Which aid I’ll reach for depends on a number of things, but it mostly hinges on 3 factors:
For example, some days I can make a run to the store with just my rollator, others I have to take my powerchair unless I want to have to spend the following three days sick in bed just for going to get some milk. It’s a lot of winging it depending on the day, sometimes even depending on the hour!
“As dramatic as it may sound to non-disabled people, my mobility aids are a literal lifeline to me, that helps me keep going in many, many more ways than one.”
My illness robbed me of Powerlifting, which I was incredibly passionate about. I was never really healthy and lifting weights came at a great cost. And while I used to cry from pain and fatigue during training a lot more than I care to admit, I also never expected to have to abandon it.
In the vacuum of powerlifting, I rediscovered my love for art, which I had studied in college but then completely abandoned over the years as I focused solely on raising my children. Reconnecting with that side of myself has been absolutely instrumental in processing the worsening of my disabilities and the loss that has come with it.
I could give you one thousand practical examples, like the very simple act of being able to go to an art store to pick materials, but the truth is that they enable me to keep pursuing my passions, and life in general, because of the incredibly positive impact they have on my mental health.

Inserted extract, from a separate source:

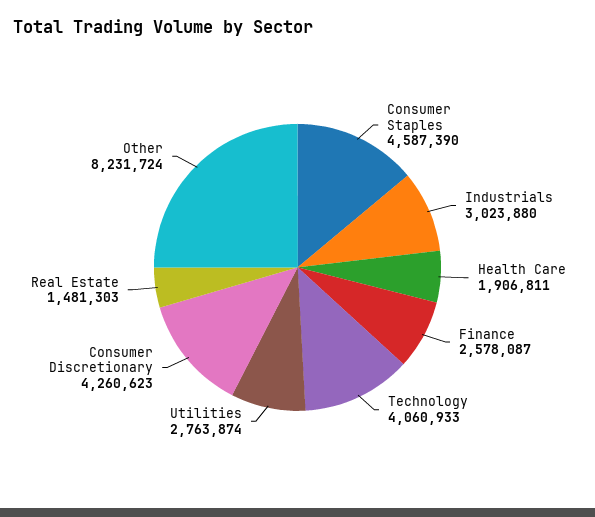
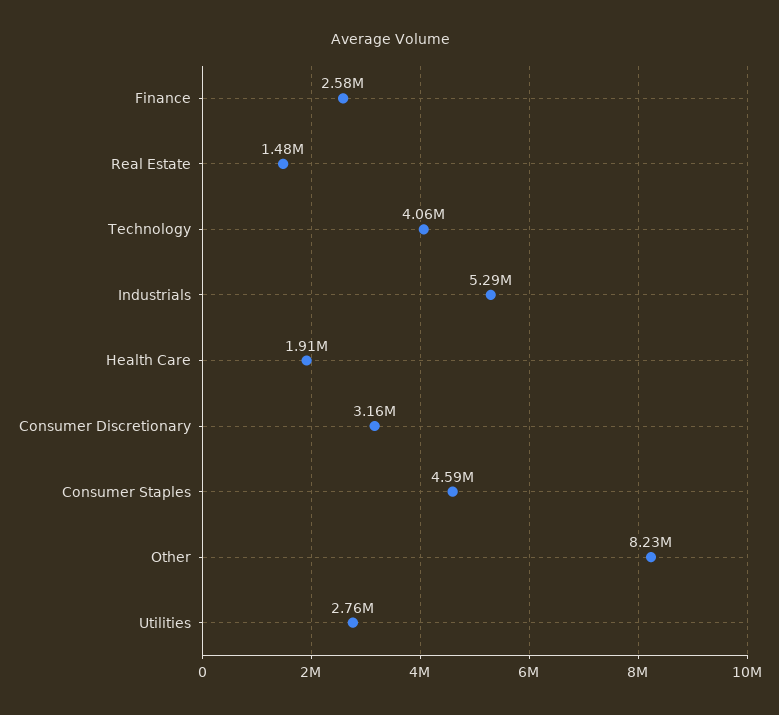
Industrials: 3023880 -> 5290000
Consumer Discretionary: 4260623 -> 3160000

I suffer from complex PTSD, and losing the thing I was most passionate about along with so many friends, all on top of having to deal with the fact that I am going to be sick for the rest of my life, took an incredible toll on my already frail and frazzled mental health, especially as I became housebound due to my EDS. As dramatic as it may sound to non-disabled people, my mobility aids are a literal lifeline to me, that helps me keep going in many, many more ways than one.